Amalia Granata vinculó a Adorni, Espert y Losada con una “maldición” por los vuelos privados

La diputada provincial santafesina volvió a meterse en la polémica por los viajes oficiales y lanzó una dura crítica en redes sociales. En su mensaje, apuntó contra dirigentes nacionales y habló de “poder” y “privilegios”.
Amalia Granata vinculó a Adorni, Espert y Losada con una “maldición” por los vuelos privados y volvió a sumar tensión a la discusión política por los traslados oficiales y el uso de privilegios.
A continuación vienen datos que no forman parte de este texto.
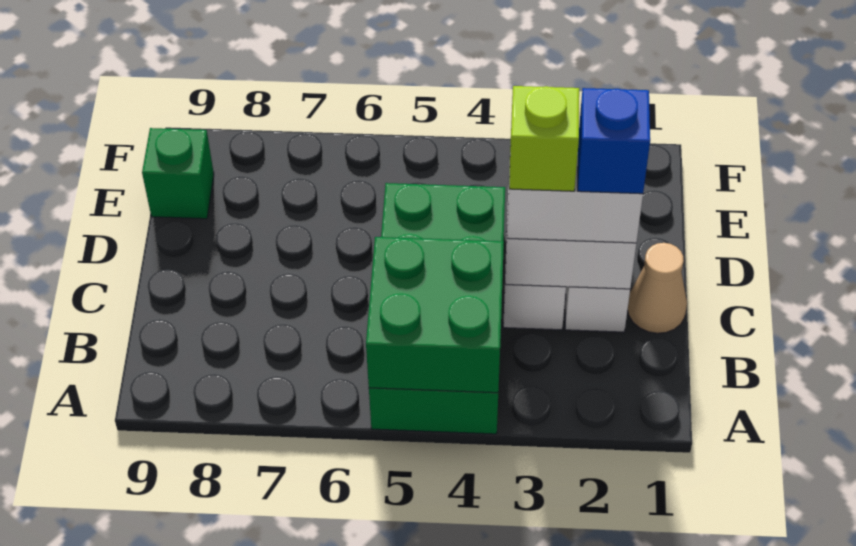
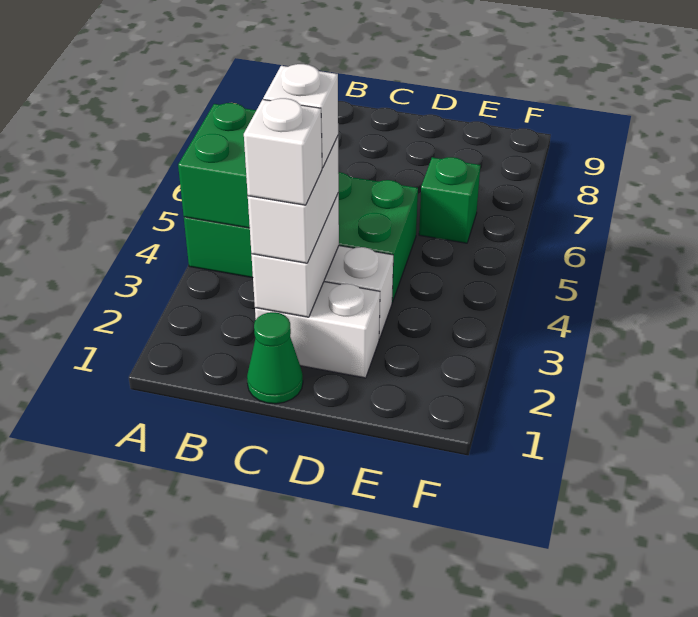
tan 1x1 cone [628,243,687,333] -> green 1x1 cone [247,312,303,404]
blue 1x1 brick [578,88,650,194] -> white 1x1 brick [244,98,322,205]
lime 1x1 brick [509,86,579,191] -> white 1x1 brick [263,64,338,168]
green 1x1 brick [142,128,214,219] -> green 1x1 brick moved to [419,157,480,243]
La diputada provincial santafesina publicó un mensaje en redes sociales en el que relacionó distintos episodios protagonizados por dirigentes de la oposición y del oficialismo.
La legisladora tomó como punto de partida la controversia por la presencia de Bettina Angeletti, esposa del jefe de Gabinete Manuel Adorni, en la comitiva que acompañó al presidente Javier Milei durante su viaje a Nueva York. A partir de ese caso, elaboró una comparación con otras figuras de peso de la política nacional.
En su publicación, Granata sostuvo que la senadora nacional Carolina Losada perdió la interna para la gobernación de Santa Fe cuando fue cuestionada por hacer campaña en avión privado. Después sumó a José Luis Espert, al asegurar que fue apartado y bajado de una candidatura en la provincia de Buenos Aires por una situación similar.
Con ese mismo hilo argumental, la diputada agregó que Adorni “va por el mismo camino” y cerró su mensaje con una frase filosa contra la dirigencia: “Se pierden con el poder y los privilegios que ellos mismos critican”. La publicación generó revuelo político y reavivó el debate sobre la coherencia entre el discurso de austeridad y ciertas conductas de funcionarios y referentes públicos. La última parte es una inferencia editorial basada en la secuencia de hechos y reacciones.
El posteo de Granata también abrió un cruce en redes. Entre las respuestas que recibió apareció una usuaria que le recordó su antigua relación con el cantante Robbie Williams, una referencia que buscó cuestionar su autoridad para opinar sobre la vida privada de otros dirigentes. Granata contestó de manera directa y buscó cerrar la discusión con una frase breve: “No es un delito”.
La intervención de la diputada santafesina se produjo en medio de una jornada cargada por la situación de Adorni, quien quedó en el centro de la polémica por el viaje de su esposa a Nueva York. En ese contexto, la dirigente provincial eligió endurecer su postura y volver a marcar distancia tanto del oficialismo libertario como de otros sectores de la oposición. La última oración es una inferencia razonable a partir de sus dichos públicos y del contexto político del día.
Más allá del tono de la publicación, el mensaje volvió a poner sobre la mesa un tema sensible para la política argentina: el costo simbólico que generan los privilegios en tiempos de ajuste y el impacto que tienen esas imágenes en la opinión pública. En ese marco, Granata buscó instalar que los vuelos privados ya se transformaron en un problema político para más de un dirigente. Esta lectura es una inferencia editorial apoyada en el contenido del posteo y en el encuadre de la controversia.